Control 2 Coming September 2026: What to Know About Remedy's Ambitious Sequel

Remedy Entertainment has announced that Control Resonant, the sequel to its 2019 action game Control, will launch on September 24, 2026, according to the studio's official product page. Annapurna Pictures, the entertainment company behind films like Her and interactive titles like Outer Wilds, is co-financing and co-producing the game alongside the Finnish developer.

The new game is set in Manhattan and centers on what the franchise calls "the Oldest House" — a mysterious supernatural phenomenon where objects and events break the laws of physics. The original Control kept this crisis confined to a single government building; the sequel expands the chaos across an entire city.


A Bigger World, New Challenges

Control Resonant is a direct sequel that carries forward the story and the combat style from the original. But the scale is vastly different. The first Control was deliberately claustrophobic — most of the action happened inside the Federal Bureau of Control's headquarters, a strange brutalist building that became a character in itself. Moving the supernatural crisis into open Manhattan means Remedy faces design challenges they've never tackled before: managing a much larger world, handling way more buildings and streets, and letting players navigate a city rather than a confined space.

Remedy has not yet announced which gaming platforms the game will appear on, what graphics technology it will use, or specific gameplay features.


What the Annapurna Deal Means

Annapurna Pictures is not just publishing this game — it is co-financing and co-producing it. This distinction matters. Publishing deals mean a company simply distributes a finished game; co-financing means Annapurna is putting its own money into development and shares the financial risk if the game underperforms. In exchange, Annapurna gets a stake in how much money the game makes.

For Remedy, a studio of roughly 300 people working on a high-budget sequel, this kind of partnership addresses a real problem: making big games is expensive. By bringing in a co-financier, Remedy reduces the financial burden on its own balance sheet and can maintain more creative control than it would have if it had gone with a traditional publisher — a label that funds development but calls more of the shots. Remedy has navigated complex publishing deals before: the original Control was published by 505 Games, and Alan Wake 2 works with Epic Games Publishing.

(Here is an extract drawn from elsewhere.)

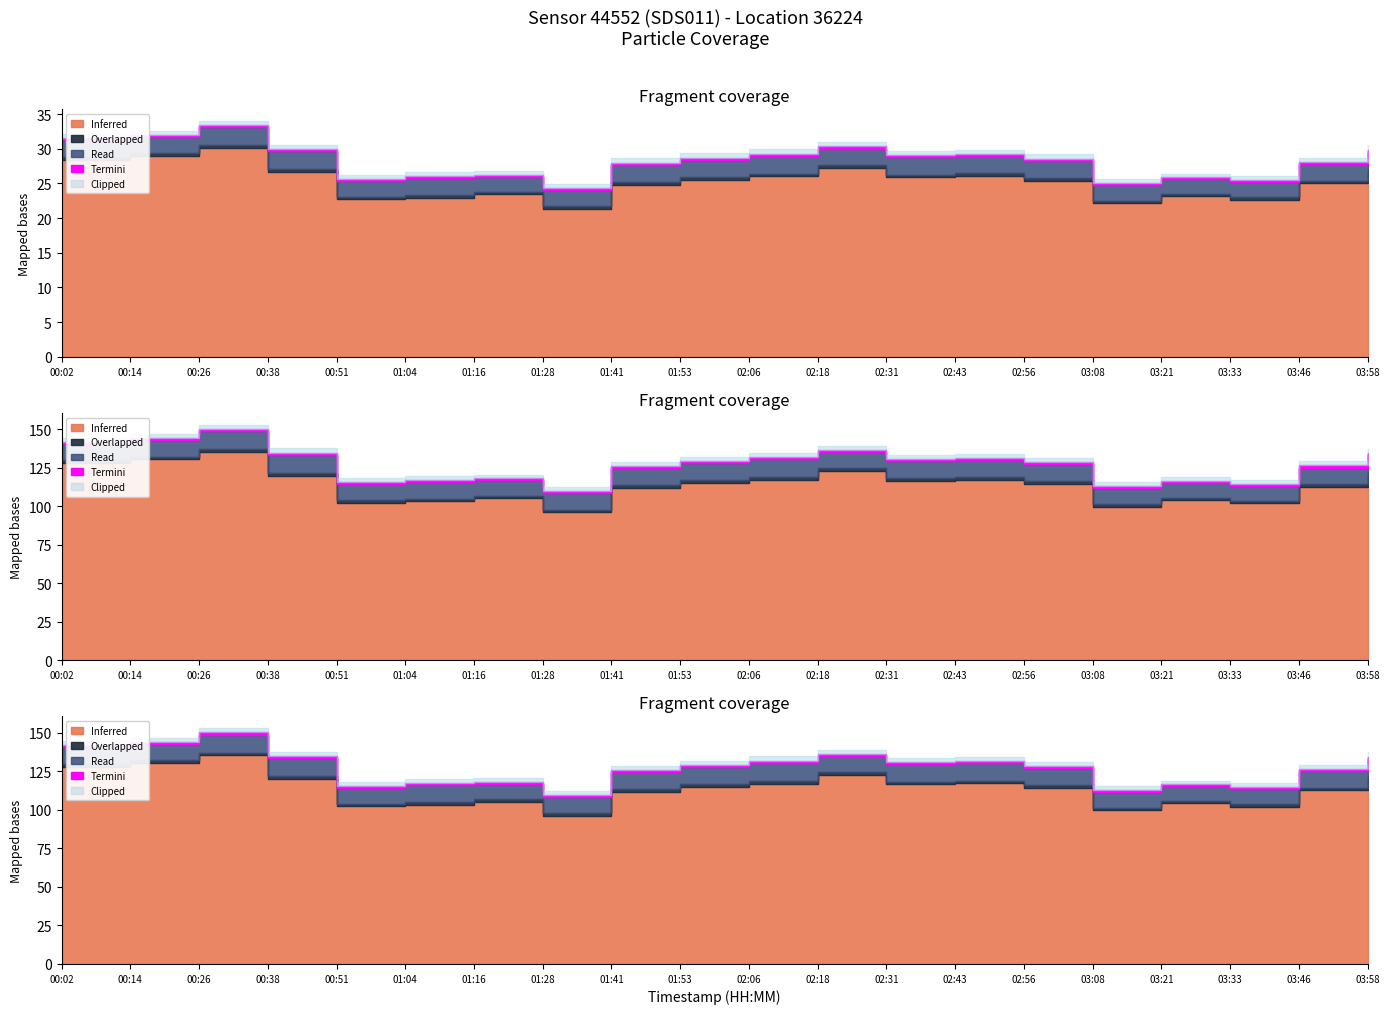

True or false: P1 and P2 intersect in this chart.

False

It's also worth noting that Annapurna works across film, television, and games. The involvement of a multimedia company in a narrative-driven, cinematic franchise like Control could have implications for adaptation into other media, though the partnership documents haven't been made public.


Why This Sequel Matters

The original Control was a notable success. It won industry awards, sold well across PlayStation, Xbox, and PC, and became known for its strange atmosphere and weird storytelling — fans still talk about it. Sequels to beloved games carry both opportunity and risk: you inherit a fan base but also expectations that can be hard to meet.

This dynamic has played out before in gaming. When Bungie made sequels to Halo: Combat Evolved, the later games expanded from tight, linear hallways into vast open planets. That scaling made the world bigger but also created friction between the cinematic storytelling Bungie wanted to tell and the systemic design needed to support larger spaces. Remedy faces a similar tension with Control Resonant: the original game's power came partly from being confined, and Manhattan is anything but confined.


The September 2026 Release Date

A September 24 release places Control Resonant in a traditionally good slot for games — after the summer blockbuster rush but before the November holiday crunch, when players have money to spend on new releases. For a single-player action game from a mid-sized studio, that timing has historically worked well.

The fact that Remedy announced a specific date this far in advance — roughly three and a half months before launch — is noteworthy. It suggests the studio is confident about staying on schedule. Whether that confidence holds up between now and September is another matter.


What Happens Next

Between now and launch, expect the usual wave of marketing: announcements about which gaming systems the game will appear on, gameplay footage, interviews with the developers, and appearances at major industry events this summer. The Annapurna partnership adds resources and distribution muscle to what is already one of gaming's more anticipated sequels.

Remedy has a track record of making games that feel crafted and original rather than safe. What the studio does with Manhattan as its canvas — and how the partnership with Annapurna shapes the final product — will be worth paying attention to.